Also how critical is NVIDIA’s infiniband networking advantage when it comes to inference workloads?

reply

p1esk | karma 6022 | avg karma 1.5 · 2024-02-26 02:45:09

Custom chips have to be much better than Nvidia to become attractive. Being 2x faster won’t be enough, 5x faster might be. Assuming perfectly functioning software.

zdyn5 | karma 282 | avg karma 5.64 · 2024-02-26 02:58:35

Is software that important on the inference side, assuming all the key ops are supported by the compiler? Once the model is quantized and frozen the deployment to alternative chips while somewhat cumbersome hasn’t been too challenging, at least in my experience with Qualcomm NPU deployment (trained on NVIDIA)

p1esk | karma 6022 | avg karma 1.5 · 2024-02-26 04:49:41

Let me put it this way: if there’s even a slightest issue with my Pytorch code (training or inference) running on a non Nvidia chip it will be an automatic no from me. More than that - if I simply suspect there will be any issues I will not try it.
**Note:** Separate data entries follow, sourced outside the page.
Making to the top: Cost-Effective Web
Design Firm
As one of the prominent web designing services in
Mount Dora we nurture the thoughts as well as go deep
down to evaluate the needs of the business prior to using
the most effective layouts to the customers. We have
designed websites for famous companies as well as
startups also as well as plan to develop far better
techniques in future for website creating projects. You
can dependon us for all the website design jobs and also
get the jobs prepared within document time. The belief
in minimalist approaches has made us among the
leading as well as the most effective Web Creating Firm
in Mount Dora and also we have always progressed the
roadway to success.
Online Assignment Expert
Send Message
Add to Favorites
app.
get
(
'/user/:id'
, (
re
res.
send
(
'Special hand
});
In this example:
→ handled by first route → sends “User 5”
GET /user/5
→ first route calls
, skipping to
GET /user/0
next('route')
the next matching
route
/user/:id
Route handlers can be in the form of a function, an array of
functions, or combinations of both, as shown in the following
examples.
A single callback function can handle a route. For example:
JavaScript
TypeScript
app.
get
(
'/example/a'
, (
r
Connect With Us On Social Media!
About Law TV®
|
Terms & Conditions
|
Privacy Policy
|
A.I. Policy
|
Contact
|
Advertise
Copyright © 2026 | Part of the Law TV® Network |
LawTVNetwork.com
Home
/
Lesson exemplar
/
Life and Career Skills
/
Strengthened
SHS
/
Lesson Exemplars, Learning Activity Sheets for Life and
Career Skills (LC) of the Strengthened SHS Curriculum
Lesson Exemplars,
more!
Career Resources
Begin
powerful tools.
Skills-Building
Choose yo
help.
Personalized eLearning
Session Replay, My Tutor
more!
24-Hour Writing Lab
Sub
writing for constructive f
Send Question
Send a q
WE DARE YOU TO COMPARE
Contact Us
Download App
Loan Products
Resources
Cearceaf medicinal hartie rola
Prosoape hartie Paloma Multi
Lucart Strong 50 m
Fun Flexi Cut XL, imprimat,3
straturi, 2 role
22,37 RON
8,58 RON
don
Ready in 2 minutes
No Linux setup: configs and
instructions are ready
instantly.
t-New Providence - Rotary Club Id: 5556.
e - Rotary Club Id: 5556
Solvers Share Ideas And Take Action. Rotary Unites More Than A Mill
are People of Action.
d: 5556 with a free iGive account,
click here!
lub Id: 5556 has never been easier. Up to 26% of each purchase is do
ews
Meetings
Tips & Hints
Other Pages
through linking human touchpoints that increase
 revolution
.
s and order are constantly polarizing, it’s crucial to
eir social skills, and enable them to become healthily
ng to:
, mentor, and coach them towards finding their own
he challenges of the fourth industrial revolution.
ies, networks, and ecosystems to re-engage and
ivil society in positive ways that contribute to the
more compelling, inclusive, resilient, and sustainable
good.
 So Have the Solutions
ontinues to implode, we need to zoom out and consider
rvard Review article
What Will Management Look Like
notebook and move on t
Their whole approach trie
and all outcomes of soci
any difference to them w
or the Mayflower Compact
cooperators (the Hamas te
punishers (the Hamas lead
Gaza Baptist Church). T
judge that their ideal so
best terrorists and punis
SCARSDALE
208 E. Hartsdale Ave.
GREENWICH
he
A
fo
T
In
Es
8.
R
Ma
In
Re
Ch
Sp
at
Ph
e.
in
Regardless of any promised speedups.

Whoever wants to sell me their chip better do an amazing demo of their flawless software integration.

reply

tester756 | karma 3905 | avg karma 1.96 · 2024-02-26 22:48:45

What an approach.

It is very simple math

If the savings on hw/compute are greater than cost of adjustments, then it is probably worth it.

So, if you prefer to avoid spending e.g 1 month on adjusting and testing just to keep using e.g 1.x more expensive hw, then it is your loss in long run

reply

p1esk | karma 6022 | avg karma 1.5 · 2024-02-27 00:20:27

The problem is I don’t know how much time it will take to make it work, or if it’s even possible to make it work for my specific situation.

I’ve wasted enough of my time trying to debug AMD and Graphcore chips to fall into this trap again.

reply